Jobs teaching English in Thailand are relatively easy to find. There is a strong demand for English teachers, particularly in Bangkok. Finding the right job takes more persistence, of course. As usual – even more than usual for Thailand – it's best to look for a job on the ground. The only real exception is with the better international schools. However, some jobs are advertised online.
One of the most common questions asked about teaching English in Thailand is 'Do I need a degree or TEFL certification to teach English in Thailand? Yes, you need a degree - and a TEFL certificate will help. And get the degree authenticated at home (bring transcripts too). You will also need a police clearance from your home country in order to work here legally.
Actually schools can, under certain circumstances, apply to hire teachers without a degree, but they seldom have to, as the vast majority of applicants are graduates. For all practical purposes you need a degree - unless you wish to work illegally, which I do not recommend. This has the usual hazards of working for a low quality employer and the risk of being caught.
TEFL certification will help you in a number of ways, and I recommend it, but it is not absolutely necessary. Likewise, experience teaching English in Thailand or elsewhere will help, but is not a requirement. Being a native speaker is also usually desired by employers and students. It's well known that a few people buy fake degrees in Bangkok. Apart from being dishonest, unethical, and unfair to the students, it's also illegal, and there have been crackdowns on this.

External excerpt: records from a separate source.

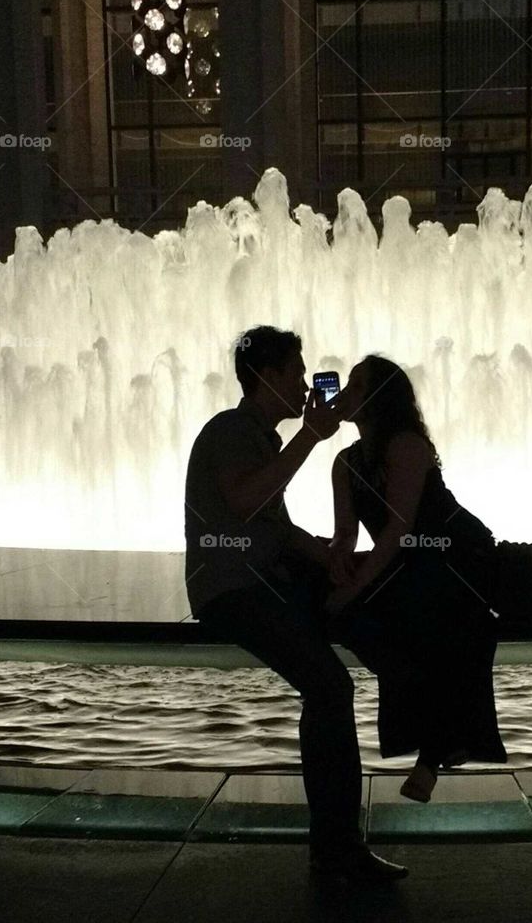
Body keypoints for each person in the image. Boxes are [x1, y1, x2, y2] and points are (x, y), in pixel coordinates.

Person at [184, 326, 408, 882]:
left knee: (360, 609)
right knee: (330, 687)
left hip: (266, 582)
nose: (306, 384)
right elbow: (243, 502)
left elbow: (278, 530)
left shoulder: (260, 439)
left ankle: (410, 686)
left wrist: (332, 554)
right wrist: (309, 435)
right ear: (267, 377)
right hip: (233, 591)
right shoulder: (232, 429)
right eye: (297, 372)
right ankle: (335, 851)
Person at [324, 355, 507, 803]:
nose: (346, 391)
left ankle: (429, 757)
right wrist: (338, 558)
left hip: (456, 553)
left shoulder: (406, 445)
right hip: (407, 561)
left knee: (423, 610)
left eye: (355, 384)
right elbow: (347, 532)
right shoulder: (344, 463)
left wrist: (352, 588)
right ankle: (443, 735)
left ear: (379, 397)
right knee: (380, 610)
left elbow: (398, 529)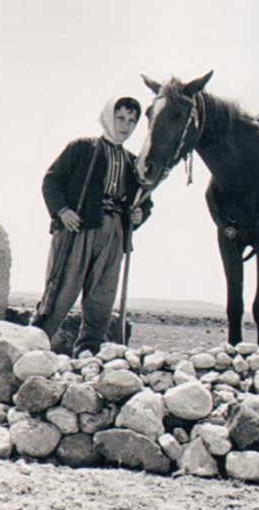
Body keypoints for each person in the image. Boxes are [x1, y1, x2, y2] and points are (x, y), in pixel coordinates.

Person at [32, 96, 153, 356]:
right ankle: (33, 349)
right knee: (61, 291)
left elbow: (145, 202)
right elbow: (51, 181)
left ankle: (88, 354)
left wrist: (139, 215)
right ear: (109, 116)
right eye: (120, 118)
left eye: (132, 121)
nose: (125, 126)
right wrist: (63, 211)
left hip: (115, 234)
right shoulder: (82, 148)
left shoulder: (133, 162)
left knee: (102, 297)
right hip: (79, 230)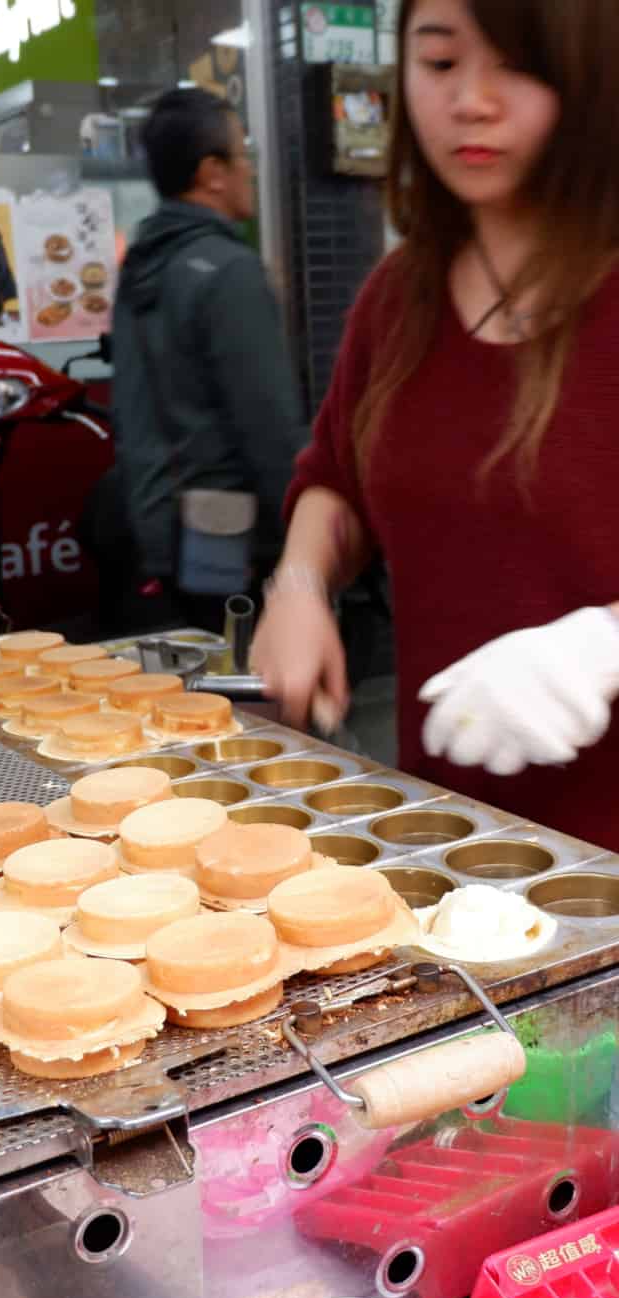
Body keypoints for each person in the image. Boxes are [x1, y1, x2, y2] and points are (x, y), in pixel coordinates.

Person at [252, 0, 619, 850]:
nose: (471, 102)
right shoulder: (399, 295)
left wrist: (604, 644)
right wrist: (301, 584)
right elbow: (337, 477)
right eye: (441, 62)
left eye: (516, 65)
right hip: (451, 838)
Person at [111, 87, 305, 633]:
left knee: (200, 686)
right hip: (233, 535)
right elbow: (266, 425)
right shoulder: (228, 270)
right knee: (253, 695)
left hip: (159, 528)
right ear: (212, 173)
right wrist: (305, 537)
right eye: (244, 157)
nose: (251, 171)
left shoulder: (143, 264)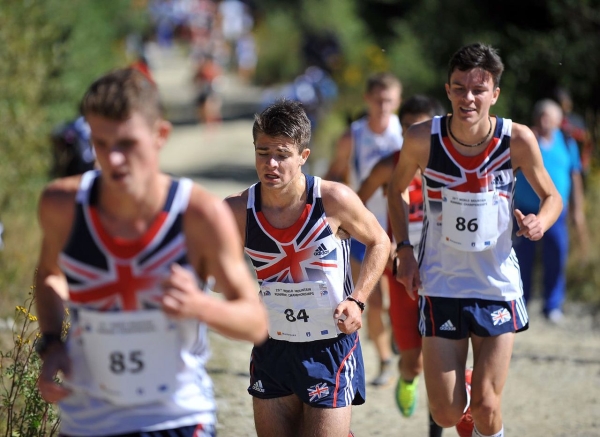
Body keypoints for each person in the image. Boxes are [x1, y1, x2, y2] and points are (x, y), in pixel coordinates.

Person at [34, 67, 268, 437]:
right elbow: (49, 274)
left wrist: (200, 306)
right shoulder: (62, 205)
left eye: (127, 144)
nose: (113, 159)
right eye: (100, 143)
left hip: (175, 417)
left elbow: (255, 322)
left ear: (161, 135)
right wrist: (51, 344)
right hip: (88, 419)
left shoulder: (199, 214)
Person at [387, 43, 562, 437]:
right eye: (460, 88)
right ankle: (466, 386)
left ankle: (483, 406)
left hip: (496, 285)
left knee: (486, 406)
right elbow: (395, 191)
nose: (468, 98)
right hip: (441, 282)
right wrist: (404, 250)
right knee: (446, 414)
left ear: (494, 94)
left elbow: (553, 197)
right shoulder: (422, 139)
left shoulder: (517, 139)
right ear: (448, 90)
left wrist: (540, 222)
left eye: (478, 90)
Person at [225, 99, 390, 437]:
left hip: (329, 344)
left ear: (303, 156)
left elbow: (379, 241)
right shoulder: (238, 210)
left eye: (282, 154)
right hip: (272, 344)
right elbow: (210, 267)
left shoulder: (333, 200)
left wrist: (357, 300)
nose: (271, 163)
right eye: (262, 152)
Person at [357, 94, 445, 437]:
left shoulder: (450, 165)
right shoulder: (389, 164)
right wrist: (382, 241)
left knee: (442, 361)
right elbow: (355, 204)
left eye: (420, 128)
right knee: (415, 363)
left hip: (444, 272)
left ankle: (436, 426)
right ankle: (407, 376)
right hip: (402, 272)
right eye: (407, 127)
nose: (413, 135)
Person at [325, 72, 403, 386]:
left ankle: (398, 335)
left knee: (399, 297)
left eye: (389, 100)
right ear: (367, 99)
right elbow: (333, 174)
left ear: (397, 101)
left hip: (399, 225)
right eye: (378, 100)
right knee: (372, 298)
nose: (383, 106)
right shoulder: (353, 136)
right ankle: (384, 360)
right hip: (362, 227)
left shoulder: (405, 133)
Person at [513, 99, 588, 323]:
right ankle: (521, 303)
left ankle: (553, 305)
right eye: (541, 115)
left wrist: (578, 210)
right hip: (525, 211)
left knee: (556, 256)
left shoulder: (567, 142)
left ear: (558, 120)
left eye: (549, 116)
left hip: (556, 212)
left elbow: (575, 175)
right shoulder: (527, 140)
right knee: (522, 259)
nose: (544, 120)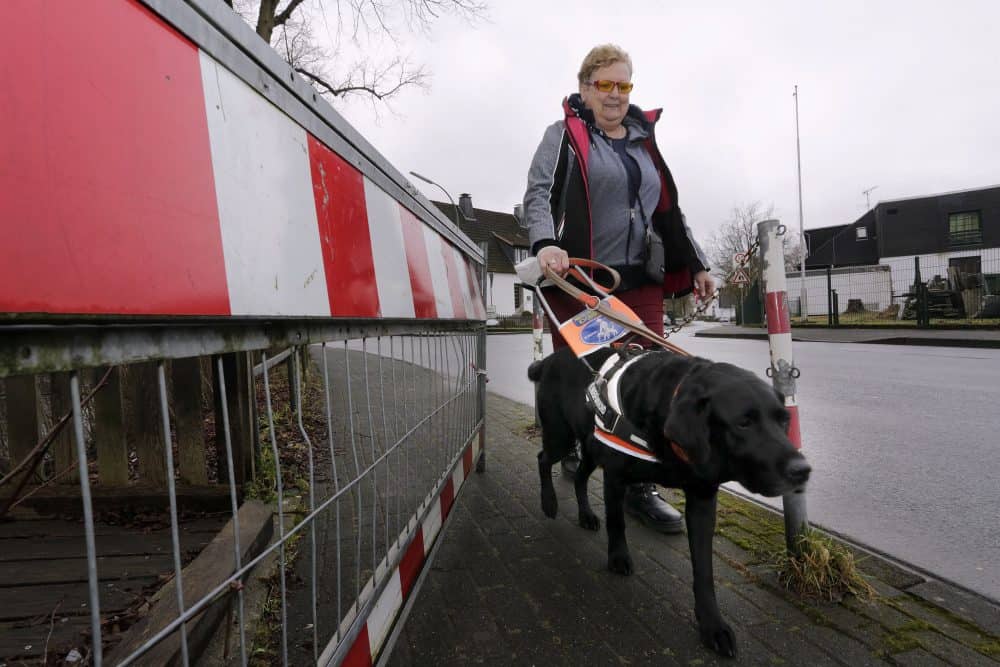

There are many jobs available in private language schools, especially in Bangkok, which had hundreds of language schools. These are with the large chain schools and many small independent schools. There is work teaching English to children and to adults. You can also find work teaching English in Thailand in public elementary and high schools. Many people find work teaching privates, which is good way of supplementing your income. There is also work teaching English at universities.
Private language schools are often open everyday, and teachers are expected to work 5 or 6 days a week, often including Saturday. In fact, the weekend is often the busiest time. Many teachers also work split shifts; teaching early in the morning, before people begin work, at lunchtime, and again in the evening. Classes may continue until 9.30pm.
Check these kinds of details before accepting a job. If you don't want to work split shifts, say so. It will mean some schools won't hire you, but if you keep looking, you stand a good chance of finding a school offering a better - but not perfect - schedule. The better schools will give teachers 2 days off a week, but these will probably not be at the weekend.
Public schools offer an alternative, and will give you the weekends off. But you will be working a full time schedule, from early morning, until late afternoon, Monday to Friday. You will also be teaching large classes. You may also be required to teach on summer camps.
Private language schools hire all year, when they need to find new staff. However, April/May and October/November are often the best times - with more schools hiring then.
There is also work teaching English in Thailand at universities. They will usually be hiring from March to May. You will usually be teaching 10-12 hours a week - as opposed to a typical language school contract of around 25 hours - but the pay is correspondingly low. Public universities only pay around 25,000 baht a month. Private universities pay a lot more - over 40,000, sometimes a lot over.
Good places to find further information on teaching English in Thailand are Ajarn.com and Dave's ESL Cafe Thailand forum Dave's also has job ads for teaching English in Thailand, as does the Bangkok Post. You should also visit university websites directly to look for vacancies if you have an MA in TESOL/applied linguistics.
Salaries for teaching English in Thailand range from 20,000 and up. 30,000–50,000 baht is average in Thailand. In Bangkok 30,000 baht a month is low, and it would be hard to live. Although some teachers do. 40,000 baht would still be a low salary in Bangkok, but it's possible to live on this amount. It would be easy to spend 60,000-70,000 baht a month, if you wanted to go out a lot, have weekends away, and eat and drink whatever you wanted to.
A few teachers do earn 60,000 baht and more a month, but this would be very unlikely for a new teacher. In the countryside, the costs of living are much lower, and 25,000 baht a month is possible. Often because there is nothing to spend it on, but also because the cost of accommodation is much lower. Teaching in the countryside here could mean living well away from other foreign teachers, sources of entertainment, bookstores, and the western food outlets of the big cities. For a few teachers this would be good, but for many it could be painful.
Remember that the country is politically unstable – do your own research before going. There is a move by the Thai government to replace foreign teachers with Thais; there are also attempts to hire more Filipinos, Indians and other nationalities to teach English.
Teachers are generally respected in Thai society, even more so if you work in one of the better universities or more famous schools. Appearance is also very important in Thailand. Teachers in Thailand are generally expected to look smart and wear a shirt and tie, long pants and shoes. Female teachers will be expected to wear a skirt, and often shoes which do not reveal too much of their feet.
As I've mentioned above, most of the work is in Bangkok, but there is work in other parts of the country. The salaries are lower however. In the case of very popular destinations like Chiang Mai and the islands, the competition is high and the wages are low, because so many people want to teach English there, despite there being relatively few jobs.